Ma, se pensiamo che in alcune parti del mondo è naturale che un uomo abbia dieci mogli e altrettanti figli da ognuna di loro, il concetto di normalità diventa relativo e vincolante. Per questo, da sempre, io lo temo e temo chi ne abusa per mascherare la propria ignoranza. E ignoranza è paura. Non mi piace l’aggettivo “tradizionale”, è pieno di niente. La famiglia non ha nulla a che fare con il sesso o la sessualità di chi la compone. La sessualità di una persona non la qualifica, ma questo, nel 2019, non è ancora chiaro.

Sono stanco, perché io sono un uomo. Punto. Pensare che qualcuno possa catalogare la gente in gruppi e sottogruppi, mi pare quanto di più svilente possa sopportare l’evoluzione umana. Voglio pensare che ciascuno di noi si senta offeso dall’ignoranza che, più di ogni altra cosa, è il cancro mortale dell’umanità. E che tutte le famiglie abbiano pari dignità, perché siamo tutti diversi per qualcun altro. Ed essere diversi gli uni dagli altri è l’unica cosa normale che esista al mondo.

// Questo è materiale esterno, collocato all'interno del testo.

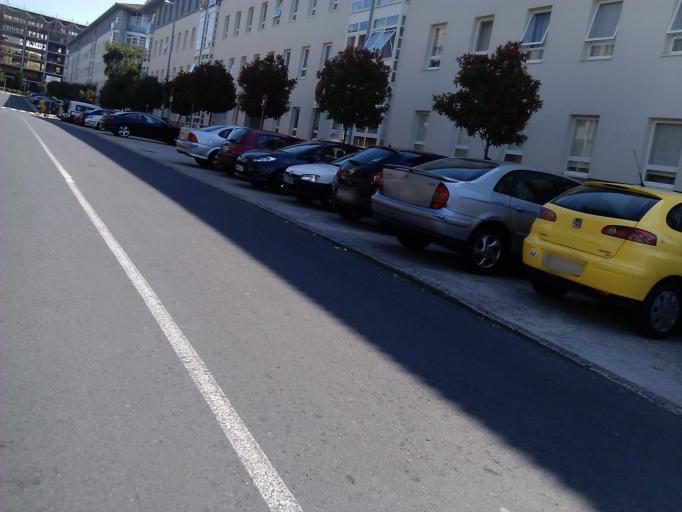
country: ES
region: Galicia
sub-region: Provincia da Coruna
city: Santiago de Compostela
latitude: 42.8824
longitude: -8.5328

gadget regalato ai partecipati al congresso di Verona

Chiariamo un’altra cosa. Qualcuno scrive “Perché i gay possono fare il gay pride e noi non possiamo fare il congresso delle famiglie?“. Ve lo spiego in maniera semplice: la parola “pride” significa “orgoglio” e il gay pride è nato in un momento storico in cui era necessario dire «Non mi vergogno di essere quel che sono, anzi, ne vado orgoglioso». Il gay pride, che peraltro oggi si chiama solo pride e celebra tutte le realtà arcobaleno, non toglie niente a nessuno, è una festa in cui si celebra la libertà di ognuno di essere quel che è. È un evento per ribadire la volontà di essere ascoltati e rispettati. Non è un evento offensivo né lesivo, alla peggio è una festa colorata e, qualche volta, eccentrica (vi ho preso parte più volte, vi assicuro che è meno eccentrica di quel che fanno credere in televisione).

Il congresso delle famiglie, invece, toglie. Che cosa? Diritti, dignità, rispetto. Offende, mortifica, sminuisce. E non perché sia io a dirlo, ma perché è un dato di fatto: si tratta di persone ignoranti, frustrate, infelici che lottano in nome di una normalità che è soltanto un punto di vista. Il loro punto di vista. Ve ne prego, non confondiamo le due cose, perché sono molto diverse. Qualsiasi movimento nasca per togliere qualcosa a qualcuno è sempre sbagliato, crea sempre un danno. Perché dietro le etichette che (ci) mettono addosso, ci sono delle persone. Pensiamoci.